Quantitative Analysis of Metallomic Images to Assess Traumatic Brain Injury

Team: A. Gaudreau-Balderrama, L. Goldstein, J. Konrad
Funding: NIH
Status: Completed (2012-2017)

Background: While an association between the tau protein neurodegenerative disease chronic traumatic encephalopathy (CTE) and traumatic brain injury (TBI) has been established, a direct causal relationship between TBI and the development of CTE is still being investigated. Previous work has shown evidence of acute microvasculopathy following TBI, consistent with the perivascular patterns of phosphorylated tau protein brain pathology in CTE.

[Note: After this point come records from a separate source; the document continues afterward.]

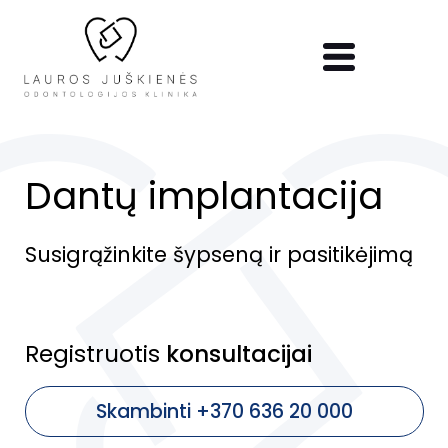
Pereiti į pagrindinį turinį
Dantų implantacija
Susigrąžinkite šypseną ir pasitikėjimą
Су
Registruotis
konsultacijai
Skambinti +370 636 20 000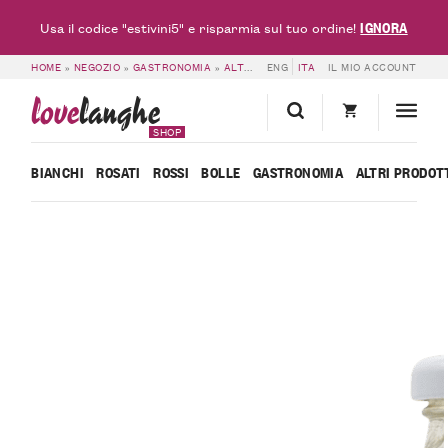
IGNORA
Usa il codice "estivini5" e risparmia sul tuo ordine!
HOME
»
NEGOZIO
»
GASTRONOMIA
»
ALTRI PRODOTTI
ENG
ITA
»
NETTARE DI PERA MADE
IL MIO ACCOUNT
love
langhe
SHOP
BIANCHI
ROSATI
ROSSI
BOLLE
GASTRONOMIA
ALTRI PRODOT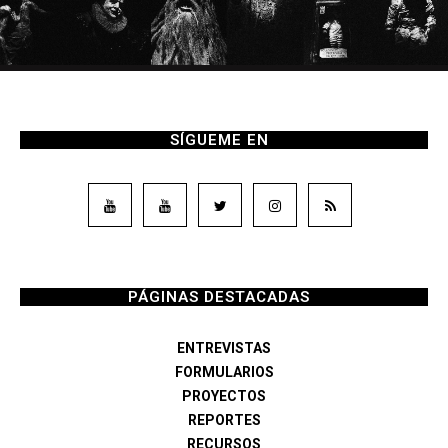
SÍGUEME EN
PÁGINAS DESTACADAS
ENTREVISTAS
FORMULARIOS
PROYECTOS
REPORTES
RECURSOS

Summary: The primary aim of this research is to develop image processing algorithms to quantitatively determine the link between TBI severity and CTE neuropathology, specifically looking at the role of blood-brain barrier (BBB) dysfunction following TBI. To address limitations associated with traditional neuropathological imaging modalities, a secondary aim is on developing methods for a novel application of metallomic imaging mass spectrometry (MIMS) to biological tissue. Unlike traditional modalities used to assess neuropathology, MIMS uses a mass spectrometer – an analytical instrument for analytical measurement of elements and isotopes with high dynamic range, sensitivity and specificity – as the imaging sensor to generate spatial maps with spectral (vector-valued) data per pixel. First, algorithms to evaluate traditional modalities, including high speed videography, fluorescent images, and macroscopic optical images, are described. Then, a complete processing pipeline is developed to support the acquisition, visualization and interpretation of MIMS data. A novel multi-modal and multi-channel image registration (MMMCIR) method is presented to establish correspondence between two images of arbitrary modality by using multivariate mutual information as a similarity metric. The MMMCIR method is used to automatically segment MIMS images of the mouse brain and systematically evaluate the levels of relevant elements and isotopes after experimental closed-head impact injury on the impact side (ipsilateral) and opposing side (contralateral) of the brain. This method quantifiably confirms observed differences in gadolinium levels for a cohort of images. Finally, MIMS images of human lacrimal sac biopsy samples were used for preliminary clinicopathological assessments, supporting the utility of the unique insights MIMS provides by correlating areas of inflammation to areas of elevated toxic metals. The image processing methods developed in this work were used to demonstrate the significant capabilities of MIMS and its role in enhancing our understanding of the underlying pathological mechanisms of TBI and other medical conditions.